Writes given Evaluation or Validation data using given writer PTransform.

evaluation_or_validation: Evaluation or Validation data. key: Key for Evaluation or Validation output to write. It is valid for the key to not exist in the dict (in which case the write is a no-op). ptransform: PTransform to use for writing.

ValueError: If Evaluation or Validation is empty. The key does not need to exist in the Evaluation or Validation, but the dict must not be empty.

The result of the underlying beam write PTransform. This makes it possible for interactive environments to execute your writer, as well as for downstream Beam stages to make use of the files that are written.

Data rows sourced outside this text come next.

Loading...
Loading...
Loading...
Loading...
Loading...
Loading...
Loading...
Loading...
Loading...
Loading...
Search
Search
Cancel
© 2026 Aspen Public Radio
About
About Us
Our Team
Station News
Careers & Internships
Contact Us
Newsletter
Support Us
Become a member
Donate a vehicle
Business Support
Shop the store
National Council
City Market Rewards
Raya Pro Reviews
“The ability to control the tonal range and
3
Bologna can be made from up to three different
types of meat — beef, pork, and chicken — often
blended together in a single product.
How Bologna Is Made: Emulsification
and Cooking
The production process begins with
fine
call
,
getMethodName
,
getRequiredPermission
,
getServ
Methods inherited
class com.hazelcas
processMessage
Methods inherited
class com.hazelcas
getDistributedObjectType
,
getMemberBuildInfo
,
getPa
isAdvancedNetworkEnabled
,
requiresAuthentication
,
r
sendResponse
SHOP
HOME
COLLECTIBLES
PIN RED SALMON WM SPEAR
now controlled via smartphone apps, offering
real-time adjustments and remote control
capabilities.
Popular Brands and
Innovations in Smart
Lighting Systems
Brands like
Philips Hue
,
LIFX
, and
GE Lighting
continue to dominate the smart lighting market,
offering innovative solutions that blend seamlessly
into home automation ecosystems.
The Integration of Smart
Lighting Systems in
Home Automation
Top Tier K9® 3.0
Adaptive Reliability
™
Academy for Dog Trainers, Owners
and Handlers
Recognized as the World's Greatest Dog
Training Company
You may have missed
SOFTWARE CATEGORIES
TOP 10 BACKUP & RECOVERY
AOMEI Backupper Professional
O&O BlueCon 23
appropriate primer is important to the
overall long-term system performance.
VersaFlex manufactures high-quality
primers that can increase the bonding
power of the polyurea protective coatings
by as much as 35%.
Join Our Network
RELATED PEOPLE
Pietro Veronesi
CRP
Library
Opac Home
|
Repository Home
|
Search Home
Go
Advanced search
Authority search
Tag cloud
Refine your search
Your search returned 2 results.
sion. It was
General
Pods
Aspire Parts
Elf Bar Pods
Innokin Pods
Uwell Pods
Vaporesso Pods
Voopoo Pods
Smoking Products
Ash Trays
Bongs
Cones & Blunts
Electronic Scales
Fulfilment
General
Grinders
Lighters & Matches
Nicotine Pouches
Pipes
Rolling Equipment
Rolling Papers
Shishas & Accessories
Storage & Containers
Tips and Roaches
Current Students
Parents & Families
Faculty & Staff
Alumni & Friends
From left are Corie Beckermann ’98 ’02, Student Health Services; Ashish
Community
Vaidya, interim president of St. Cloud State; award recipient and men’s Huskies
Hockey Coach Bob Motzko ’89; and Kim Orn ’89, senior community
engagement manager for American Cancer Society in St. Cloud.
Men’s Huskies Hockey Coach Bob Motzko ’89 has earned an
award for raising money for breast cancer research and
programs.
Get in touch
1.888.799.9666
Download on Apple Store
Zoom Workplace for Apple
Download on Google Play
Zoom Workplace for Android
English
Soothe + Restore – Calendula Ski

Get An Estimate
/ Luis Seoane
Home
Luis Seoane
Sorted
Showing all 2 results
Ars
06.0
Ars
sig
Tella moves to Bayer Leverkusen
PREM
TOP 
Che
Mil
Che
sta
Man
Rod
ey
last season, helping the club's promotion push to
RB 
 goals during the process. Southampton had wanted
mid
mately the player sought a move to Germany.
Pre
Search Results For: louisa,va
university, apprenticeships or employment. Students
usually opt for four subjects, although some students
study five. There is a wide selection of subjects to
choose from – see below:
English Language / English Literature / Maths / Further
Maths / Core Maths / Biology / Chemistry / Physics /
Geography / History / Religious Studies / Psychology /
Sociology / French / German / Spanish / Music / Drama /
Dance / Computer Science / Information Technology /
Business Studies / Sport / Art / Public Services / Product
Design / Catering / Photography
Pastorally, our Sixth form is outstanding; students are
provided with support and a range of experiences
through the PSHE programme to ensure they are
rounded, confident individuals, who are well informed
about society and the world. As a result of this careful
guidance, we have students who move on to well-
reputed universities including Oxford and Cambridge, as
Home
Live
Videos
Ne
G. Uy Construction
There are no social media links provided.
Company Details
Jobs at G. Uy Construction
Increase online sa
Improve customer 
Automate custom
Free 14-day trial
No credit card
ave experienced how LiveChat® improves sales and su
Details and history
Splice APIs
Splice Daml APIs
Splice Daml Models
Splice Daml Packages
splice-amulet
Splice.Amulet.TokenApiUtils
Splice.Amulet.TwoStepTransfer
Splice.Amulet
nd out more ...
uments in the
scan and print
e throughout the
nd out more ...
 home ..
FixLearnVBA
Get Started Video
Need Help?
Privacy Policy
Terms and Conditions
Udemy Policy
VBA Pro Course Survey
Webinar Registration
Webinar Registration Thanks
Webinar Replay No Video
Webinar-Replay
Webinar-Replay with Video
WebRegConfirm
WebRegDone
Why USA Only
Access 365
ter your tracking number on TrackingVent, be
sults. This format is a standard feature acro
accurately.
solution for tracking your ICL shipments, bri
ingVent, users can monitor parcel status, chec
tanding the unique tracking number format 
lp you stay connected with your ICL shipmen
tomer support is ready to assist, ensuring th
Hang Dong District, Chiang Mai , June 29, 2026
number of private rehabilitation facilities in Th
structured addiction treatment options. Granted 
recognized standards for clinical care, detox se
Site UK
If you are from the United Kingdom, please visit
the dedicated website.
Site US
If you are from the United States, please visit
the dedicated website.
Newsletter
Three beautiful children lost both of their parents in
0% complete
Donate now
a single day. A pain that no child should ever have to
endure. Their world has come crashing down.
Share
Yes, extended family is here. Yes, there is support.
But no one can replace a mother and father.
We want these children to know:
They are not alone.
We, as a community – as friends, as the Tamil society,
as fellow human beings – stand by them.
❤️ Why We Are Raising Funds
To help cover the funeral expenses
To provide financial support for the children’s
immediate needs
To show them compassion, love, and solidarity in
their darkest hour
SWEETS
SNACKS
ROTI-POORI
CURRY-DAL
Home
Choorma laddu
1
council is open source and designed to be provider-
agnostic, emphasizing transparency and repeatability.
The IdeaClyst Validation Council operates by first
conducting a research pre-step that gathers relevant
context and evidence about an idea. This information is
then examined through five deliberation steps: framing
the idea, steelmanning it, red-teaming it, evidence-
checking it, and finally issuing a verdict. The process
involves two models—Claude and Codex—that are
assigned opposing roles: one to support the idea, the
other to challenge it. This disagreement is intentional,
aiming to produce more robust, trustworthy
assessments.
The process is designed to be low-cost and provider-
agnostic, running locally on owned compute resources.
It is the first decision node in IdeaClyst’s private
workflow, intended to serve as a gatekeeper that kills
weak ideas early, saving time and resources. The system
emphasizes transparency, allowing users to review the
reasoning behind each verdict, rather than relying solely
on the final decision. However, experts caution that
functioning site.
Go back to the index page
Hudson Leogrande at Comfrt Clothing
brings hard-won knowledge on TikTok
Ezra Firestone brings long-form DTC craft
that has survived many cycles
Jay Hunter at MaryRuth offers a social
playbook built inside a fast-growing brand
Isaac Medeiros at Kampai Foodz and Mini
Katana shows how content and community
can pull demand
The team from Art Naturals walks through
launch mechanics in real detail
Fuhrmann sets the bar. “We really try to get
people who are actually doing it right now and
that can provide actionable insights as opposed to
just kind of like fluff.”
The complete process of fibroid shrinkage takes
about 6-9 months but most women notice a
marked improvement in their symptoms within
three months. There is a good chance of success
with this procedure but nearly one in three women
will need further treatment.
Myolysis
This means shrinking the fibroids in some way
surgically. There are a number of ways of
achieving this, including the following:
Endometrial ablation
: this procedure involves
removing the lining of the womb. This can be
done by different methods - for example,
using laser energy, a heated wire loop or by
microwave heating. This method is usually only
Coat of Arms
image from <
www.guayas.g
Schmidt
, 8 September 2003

Source code in tensorflow_model_analysis/writers/writer.py

@beam.ptransform_fn
def Write(
    evaluation_or_validation: Union[evaluator.Evaluation, validator.Validation],
    key: str,
    ptransform: beam.PTransform,
) -> Optional[beam.PCollection]:
    """Writes given Evaluation or Validation data using given writer PTransform.

    Args:
    ----
      evaluation_or_validation: Evaluation or Validation data.
      key: Key for Evaluation or Validation output to write. It is valid for the
        key to not exist in the dict (in which case the write is a no-op).
      ptransform: PTransform to use for writing.

    Raises:
    ------
      ValueError: If Evaluation or Validation is empty. The key does not need to
        exist in the Evaluation or Validation, but the dict must not be empty.

    Returns:
    -------
      The result of the underlying beam write PTransform. This makes it possible
      for interactive environments to execute your writer, as well as for
      downstream Beam stages to make use of the files that are written.
    """
    if not evaluation_or_validation:
        raise ValueError("Evaluations and Validations cannot be empty")
    if key in evaluation_or_validation:
        return evaluation_or_validation[key] | ptransform
    return None

convert_slice_metrics_to_proto ¶

convert_slice_metrics_to_proto(
    metrics: Tuple[
        SliceKeyOrCrossSliceKeyType, MetricsDict
    ],
    add_metrics_callbacks: Optional[
        List[AddMetricsCallbackType]
    ],
) -> MetricsForSlice

Converts the given slice metrics into serialized proto MetricsForSlice.

metrics: The slice metrics. add_metrics_callbacks: A list of metric callbacks. This should be the same list as the one passed to tfma.Evaluate().

The MetricsForSlice proto.

TypeError: If the type of the feature value in slice key cannot be recognized.